Já que estamos quebrando paradigmas recentemente – deixando de ser o país do futuro, o país sem desenvolvimento, os caloteiros internacionais de plantão e afins – poderíamos também fazer uma autocrítica e nos dar conta que não somos o país amistoso, tolerante, caloroso e alegre que queríamos crer. Preconceito não ocorre só quando feito por russos, ingleses ou argentinos. E se quase ninguém nota, é porque a maioria aprova – o que é muito, mas muito mais preocupante. E isso lembra muito mais o Terceiro Reich do que a democracia plena na qual a gente finge que vive às vezes.

Cassiano Gobbet
Cassiano Gobbet é jornalista, formado pela Universidade de São Paulo e mestre em jornalismo digital pela Bournemouth University.

5 Comments

  1. 1) de ônus desnecessários, o Neymar está pegando todos os disponíveis na prateleira; 2) a torcida escocesa é considerada exemplo de correção no mundo todo na derrota e na vitória (embora esta última aconteça bem raramente nos últimos 35 anos). Não duvidaria que essa banana tivesse sido jogada por alguém do estafe do Neymar ou de um patrocinador. Rendeu a ele uma exposição avassaladora. Mas é mais provável que simplesmente tenha sido um idiota mesmo. Abs

  2. Post perfeito.
    E é bom frisar também que ainda não há provas de que a banana foi mesmo atirada por um escocês. Além disso, não me parece muito honesto querer associar essa atitude com as vaias que o atacante recebeu durante o jogo que eram um claro protesto ao hábito do brasileiro de se atirar ao menor contato.
    Inclusive, para mim, essa desaprovação dos britânicos deveria ser mais assunto do que o suposto ato de racismo. Afinal, daqui a pouco o santista pode estar na Inglaterra e se não mudar seu estilo, terá contra si além da pressão pela adaptação, as vaias de todas as torcidas adversárias. Sem dúvida, um ônus desnecessário para o candidato a craque.

    Abraços.

  3. texto impecável, mas o midiatismo rola porque esse tema ‘racismo’ vende, dá audiencia…

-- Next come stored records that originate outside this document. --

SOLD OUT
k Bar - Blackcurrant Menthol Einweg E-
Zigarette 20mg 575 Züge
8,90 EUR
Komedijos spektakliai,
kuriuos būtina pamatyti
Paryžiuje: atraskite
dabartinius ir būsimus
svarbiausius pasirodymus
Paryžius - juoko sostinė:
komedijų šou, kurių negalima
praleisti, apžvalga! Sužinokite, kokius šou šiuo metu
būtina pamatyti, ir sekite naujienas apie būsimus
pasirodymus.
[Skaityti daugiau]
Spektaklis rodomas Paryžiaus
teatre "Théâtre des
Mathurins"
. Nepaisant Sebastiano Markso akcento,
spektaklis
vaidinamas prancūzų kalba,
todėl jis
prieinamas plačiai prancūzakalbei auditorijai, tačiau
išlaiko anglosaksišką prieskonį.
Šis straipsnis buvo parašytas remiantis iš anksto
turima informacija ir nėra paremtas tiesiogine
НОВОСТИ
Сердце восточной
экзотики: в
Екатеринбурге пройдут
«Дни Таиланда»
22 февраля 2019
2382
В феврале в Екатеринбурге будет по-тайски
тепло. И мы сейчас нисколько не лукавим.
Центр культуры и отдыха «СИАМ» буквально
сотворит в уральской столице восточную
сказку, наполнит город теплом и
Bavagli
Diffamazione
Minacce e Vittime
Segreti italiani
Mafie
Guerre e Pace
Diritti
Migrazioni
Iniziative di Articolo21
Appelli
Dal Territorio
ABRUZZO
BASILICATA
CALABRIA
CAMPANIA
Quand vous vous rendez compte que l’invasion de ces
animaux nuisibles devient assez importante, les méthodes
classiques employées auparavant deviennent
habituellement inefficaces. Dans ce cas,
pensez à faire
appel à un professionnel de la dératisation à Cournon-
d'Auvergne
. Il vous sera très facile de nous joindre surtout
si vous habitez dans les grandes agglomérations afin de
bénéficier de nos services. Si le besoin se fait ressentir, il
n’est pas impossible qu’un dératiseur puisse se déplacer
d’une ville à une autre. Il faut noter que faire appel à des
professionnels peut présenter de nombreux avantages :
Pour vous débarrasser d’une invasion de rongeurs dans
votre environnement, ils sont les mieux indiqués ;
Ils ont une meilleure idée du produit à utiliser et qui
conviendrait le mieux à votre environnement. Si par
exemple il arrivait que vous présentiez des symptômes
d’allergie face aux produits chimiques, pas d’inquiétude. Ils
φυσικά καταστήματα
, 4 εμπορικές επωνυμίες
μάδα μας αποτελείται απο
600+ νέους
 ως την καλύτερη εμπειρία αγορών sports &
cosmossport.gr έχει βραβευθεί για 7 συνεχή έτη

  4. Muito bom. Mas faria um pequeno adendo a uma frase. A indignação ocorreu porque o brasileiro se acha tolerante, amistoso, hospitaleiro e pacífico. Uma vez, em uma conversa totalmente informal, disse para uns estrangeiros que estávamos em guerra civil por conta da taxa anual de cerca de 50.000 mortes violentas (principalmente derivadas por conta de acidentes de automóvel e armas de fogo), número que representa mais ou menos todas as baixas norte-americanas no Vietnã.

    O espanto foi bastante razoável.

  5. Perfeito, Cassiano.

    Sobre o caso do Neymar, percebo que parte da imprensa força a barra para estender o rótulo de racista a todo torcedor da Escócia. Para esses, as vaias que o jogador recebeu durante o jogo foram racismo puro, e não tem qualquer ligação com o fato do Neymar simular faltas e lesões. Portanto, para esses jornalistas, quem não aceita o “estáculo” Neymar (incrível qualidade técnica, mas também o pior tipo de malandragem) só pode ser um racista/xenófobo desgraçado que não entende nada de futebol.

    É o típico caso de miopia seletiva. O fato é deturpado com a clara intenção de transformar o Neymar num Deus e amaciar o ego do público brasileiro (afinal, somos tão amistosos, alegres e honestos). É a mesma história do Carnaval. O Brasil adora divulgar ao exterior as imagens dos desfiles das escolas de samba, com mulheres praticamente nuas, para atrair turistas estrangeiros e depois aparenta indignação com a chegada de turistas interessados em sexo. É muita hipocrisia.